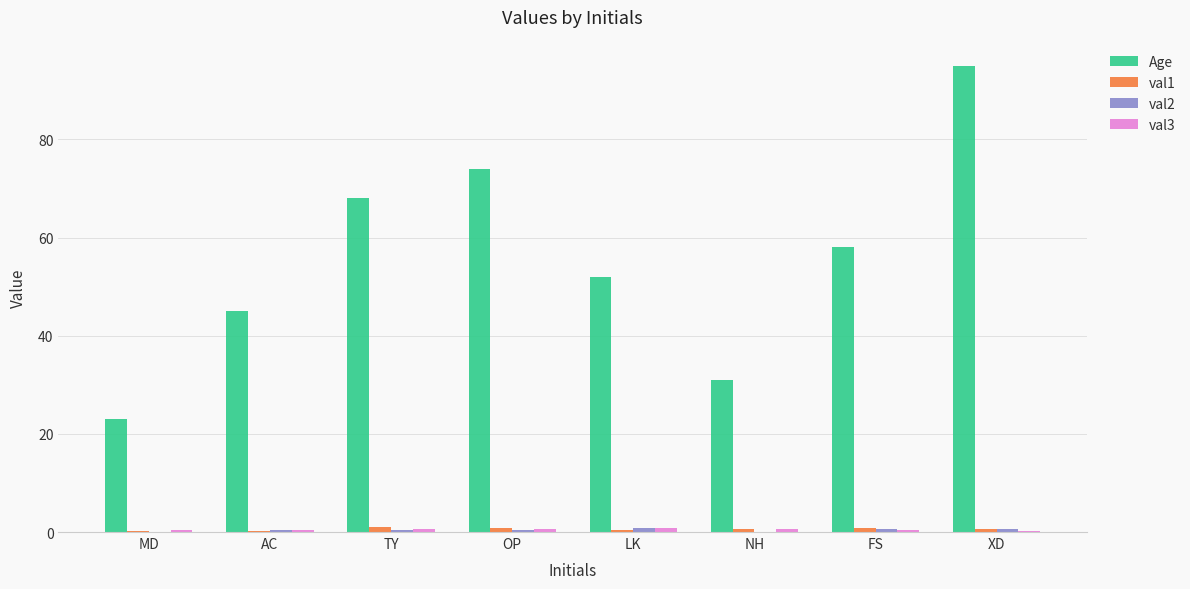

At which category is the sum across all series the highest?

XD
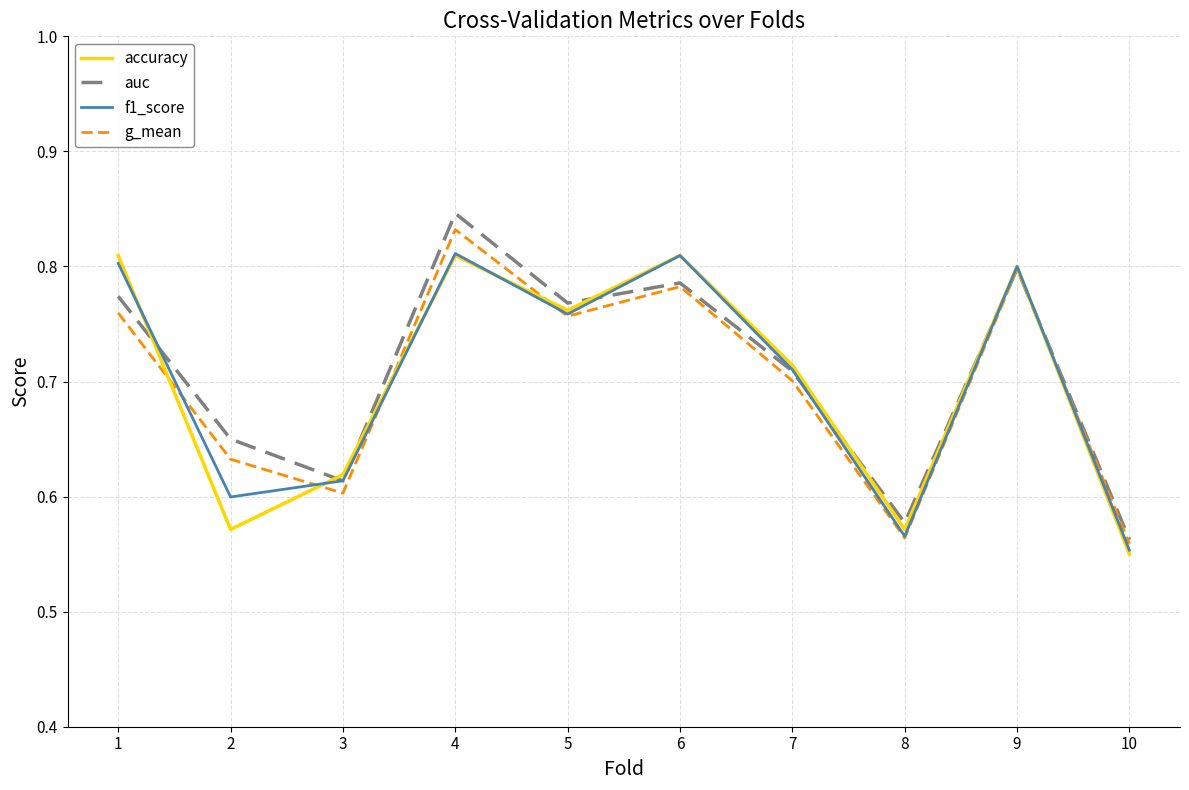

Count the auc values in the range 0 to 1.

10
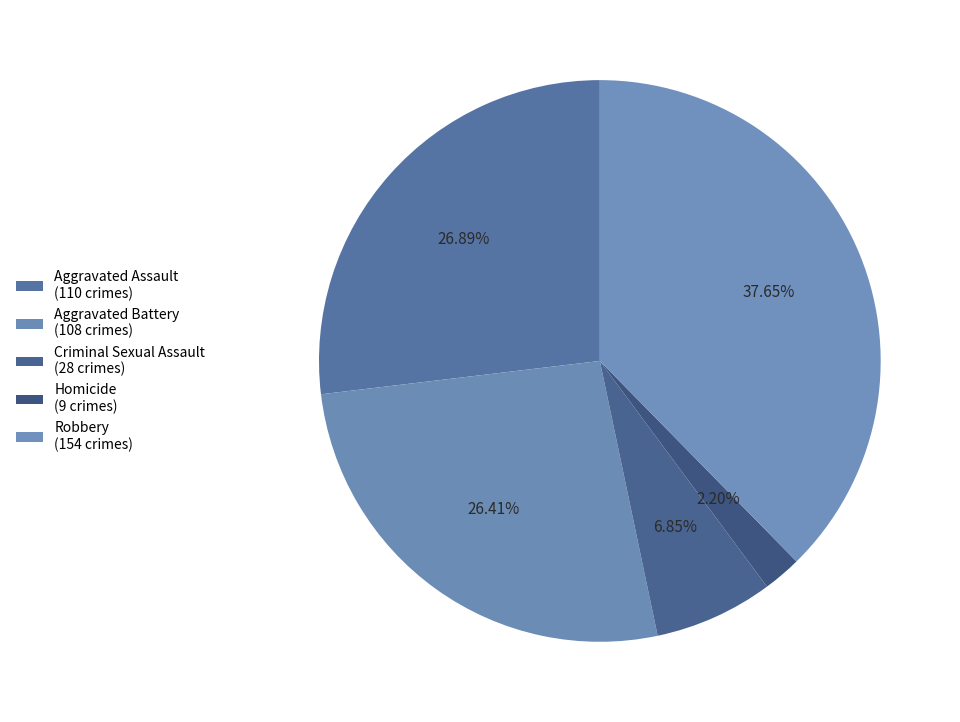

Is the sum of Homicide and Robbery greater than half?

No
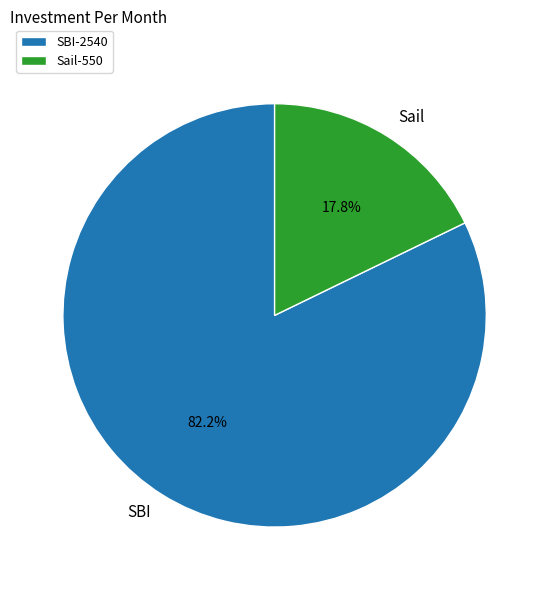

Approximately how many times larger is the value at Sail compared to SBI?

0.2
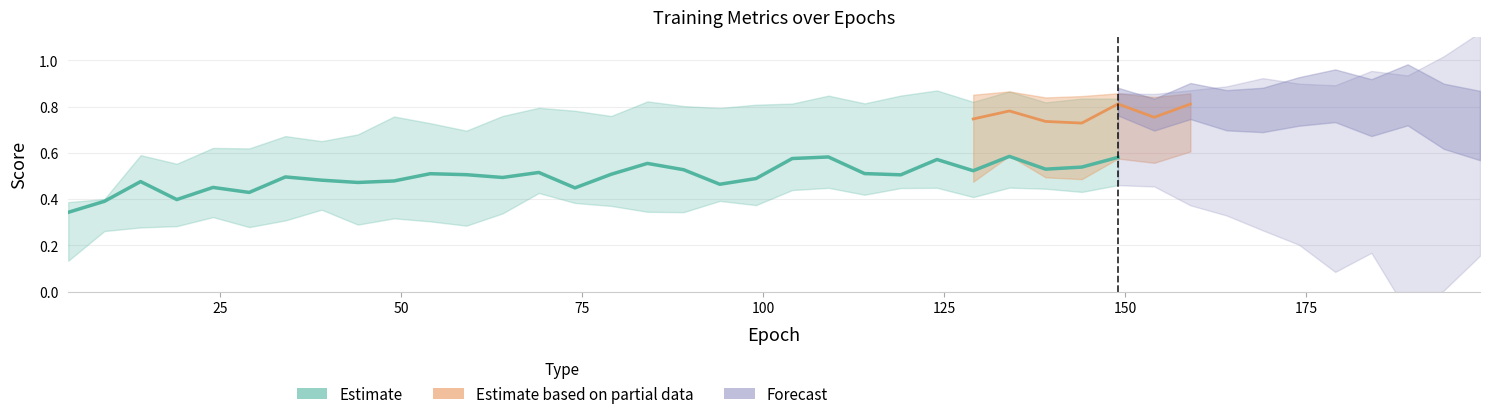

In driveability - hard labels: train, how many points are higher than both neighbors (excluding endpoints)?

13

◆ INSTRUCTION: Rewrite the lines of the records above as a Markdown table with two columns, Row and Line, putting a row number in Row and the line's text in Line. Skip blank lines and leave the pictures out.

◆ ANSWER SPACE:
| Row | Line |
|---|---|
| 1 | At which category is the sum across all series the highest? |
| 2 | XD |
| 3 | Count the auc values in the range 0 to 1. |
| 4 | 10 |
| 5 | Is the sum of Homicide and Robbery greater than half? |
| 6 | No |
| 7 | Approximately how many times larger is the value at Sail compared to SBI? |
| 8 | 0.2 |
| 9 | In driveability - hard labels: train, how many points are higher than both neighbors (excluding endpoints)? |
| 10 | 13 |